___ Recorded information

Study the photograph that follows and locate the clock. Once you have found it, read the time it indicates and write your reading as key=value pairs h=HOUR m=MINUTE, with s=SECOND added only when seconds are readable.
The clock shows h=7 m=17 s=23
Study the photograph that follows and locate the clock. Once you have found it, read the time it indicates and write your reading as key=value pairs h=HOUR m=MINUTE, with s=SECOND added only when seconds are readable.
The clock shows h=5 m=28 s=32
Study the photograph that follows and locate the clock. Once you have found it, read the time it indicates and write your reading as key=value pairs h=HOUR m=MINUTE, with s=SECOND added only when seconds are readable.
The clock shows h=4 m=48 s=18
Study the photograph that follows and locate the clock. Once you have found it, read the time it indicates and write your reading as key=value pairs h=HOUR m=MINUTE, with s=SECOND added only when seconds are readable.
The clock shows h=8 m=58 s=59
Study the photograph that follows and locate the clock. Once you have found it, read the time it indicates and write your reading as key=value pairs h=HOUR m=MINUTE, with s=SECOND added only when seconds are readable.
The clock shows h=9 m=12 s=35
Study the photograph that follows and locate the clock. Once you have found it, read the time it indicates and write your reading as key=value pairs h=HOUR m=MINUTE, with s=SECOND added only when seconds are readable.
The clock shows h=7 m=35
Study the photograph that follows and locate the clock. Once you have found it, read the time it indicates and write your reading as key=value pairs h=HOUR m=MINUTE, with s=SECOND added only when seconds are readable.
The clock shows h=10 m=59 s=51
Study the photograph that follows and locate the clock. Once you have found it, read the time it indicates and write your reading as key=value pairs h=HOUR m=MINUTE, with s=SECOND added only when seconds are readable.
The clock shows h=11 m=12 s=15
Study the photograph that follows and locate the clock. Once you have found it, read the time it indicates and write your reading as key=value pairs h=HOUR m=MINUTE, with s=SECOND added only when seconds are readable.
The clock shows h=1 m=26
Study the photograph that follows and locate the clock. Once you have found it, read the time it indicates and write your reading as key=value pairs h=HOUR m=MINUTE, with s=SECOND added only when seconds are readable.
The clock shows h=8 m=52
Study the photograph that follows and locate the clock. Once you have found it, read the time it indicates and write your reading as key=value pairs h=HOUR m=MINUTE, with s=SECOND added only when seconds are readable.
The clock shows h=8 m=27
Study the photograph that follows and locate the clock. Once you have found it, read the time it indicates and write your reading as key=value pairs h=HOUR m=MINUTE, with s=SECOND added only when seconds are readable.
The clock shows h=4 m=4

______

= Your task =
Please revise the entries above so that "locate" becomes "find" wherever it occurs, with nothing else changed.

= Written response =
Study the photograph that follows and find the clock. Once you have found it, read the time it indicates and write your reading as key=value pairs h=HOUR m=MINUTE, with s=SECOND added only when seconds are readable.
The clock shows h=7 m=17 s=23
Study the photograph that follows and find the clock. Once you have found it, read the time it indicates and write your reading as key=value pairs h=HOUR m=MINUTE, with s=SECOND added only when seconds are readable.
The clock shows h=5 m=28 s=32
Study the photograph that follows and find the clock. Once you have found it, read the time it indicates and write your reading as key=value pairs h=HOUR m=MINUTE, with s=SECOND added only when seconds are readable.
The clock shows h=4 m=48 s=18
Study the photograph that follows and find the clock. Once you have found it, read the time it indicates and write your reading as key=value pairs h=HOUR m=MINUTE, with s=SECOND added only when seconds are readable.
The clock shows h=8 m=58 s=59
Study the photograph that follows and find the clock. Once you have found it, read the time it indicates and write your reading as key=value pairs h=HOUR m=MINUTE, with s=SECOND added only when seconds are readable.
The clock shows h=9 m=12 s=35
Study the photograph that follows and find the clock. Once you have found it, read the time it indicates and write your reading as key=value pairs h=HOUR m=MINUTE, with s=SECOND added only when seconds are readable.
The clock shows h=7 m=35
Study the photograph that follows and find the clock. Once you have found it, read the time it indicates and write your reading as key=value pairs h=HOUR m=MINUTE, with s=SECOND added only when seconds are readable.
The clock shows h=10 m=59 s=51
Study the photograph that follows and find the clock. Once you have found it, read the time it indicates and write your reading as key=value pairs h=HOUR m=MINUTE, with s=SECOND added only when seconds are readable.
The clock shows h=11 m=12 s=15
Study the photograph that follows and find the clock. Once you have found it, read the time it indicates and write your reading as key=value pairs h=HOUR m=MINUTE, with s=SECOND added only when seconds are readable.
The clock shows h=1 m=26
Study the photograph that follows and find the clock. Once you have found it, read the time it indicates and write your reading as key=value pairs h=HOUR m=MINUTE, with s=SECOND added only when seconds are readable.
The clock shows h=8 m=52
Study the photograph that follows and find the clock. Once you have found it, read the time it indicates and write your reading as key=value pairs h=HOUR m=MINUTE, with s=SECOND added only when seconds are readable.
The clock shows h=8 m=27
Study the photograph that follows and find the clock. Once you have found it, read the time it indicates and write your reading as key=value pairs h=HOUR m=MINUTE, with s=SECOND added only when seconds are readable.
The clock shows h=4 m=4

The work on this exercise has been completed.